66 Persen Penderita Difteri karena Tidak Diimunisasi, Kemenkes Akan Gelar Imunisasi Serentak

JAKARTA – Direktur Jenderal Pencegahan dan Pengendalian Penyakit Kementerian Kesehatan Muhammad Subuh mengatakan sebanyak 66 persen dari keseluruhan kasus difteri yang terjadi sepanjang 2017 di seluruh Indonesia, adalah karena penderitanya tidak diimunisasi.

Dari 66 persen tersebut ada karena tidak ada imunisasi sama sekali, 31 persen imunisasi kurang lengkap, dan 3 persen lainnya imunisasi lengkap.

Pada Januari hingga November 2017 tercatat 593 kasus difteri terjadi di Indonesia dengan angka kematian 32 kasus. Kasus tersebut terjadi di 95 kabupaten-kota pada 20 provinsi.

Selain itu data Kementerian Kesehatan juga menyebutkan kasus difteri yang ditemukan sepanjang 2017 tidak terbatas usia. “Yang termuda 3,5 tahun, yang tertua 45 tahun,” ucap Subuh.

Subuh menyatakan imunisasi difteri sebagai langkah pencegahan utama penyakit tersebut harus dilakukan.

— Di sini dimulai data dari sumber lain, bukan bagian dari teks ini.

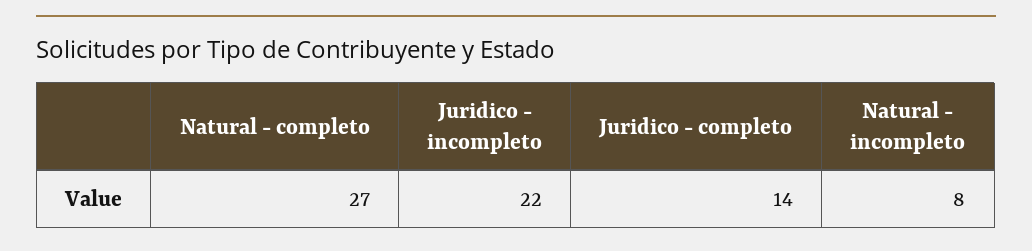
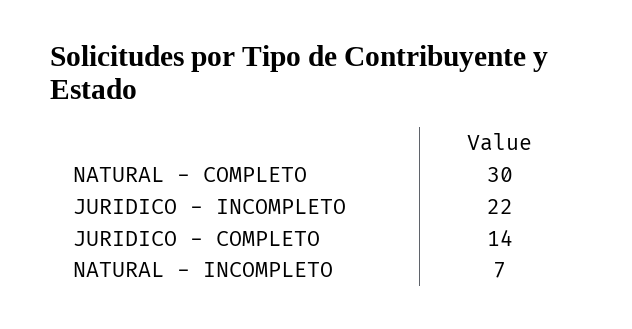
  {
-   "Natural - completo": 27,
+   "Natural - completo": 30,
    "Juridico - incompleto": 22,
    "Juridico - completo": 14,
-   "Natural - incompleto": 8
+   "Natural - incompleto": 7
  }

Dia menjelaskan penyebaran difteri bisa dihentikan dengan mencapai kekebalan kelompok yakni 95 persen cakupan imunisasi. Saat terjadi kekebalan kelompok, 5 persen orang yang tidak diimunisasi tetap dapat terlindungi dari penyakit tersebut.

Namun, ketika capaian kekebalan kelompok tidak terpenuhi, maka bakteri akan mudah menyebar bahkan bisa menginfeksi orang-orang yang sudah melakukan imunisasi.

Karenanya, Kementerian Kesehatan ambil langkah penanganan terkait Kejadian Luar Biasa (KLB) Difteri di sejumlah daerah. Dalam waktu dekat, akan diadakan ORI (outbreak response immunization) di tiga provinsi.

“Ada 3 provinsi yang akan dilakukan ORI, yakni Banten, DKI Jakarta, dan Jawa Barat, total ada 12 kabupaten dari ke tiga provinsi dan akan dilakukan ORI pada tanggal 11 Desember 2017” katanya.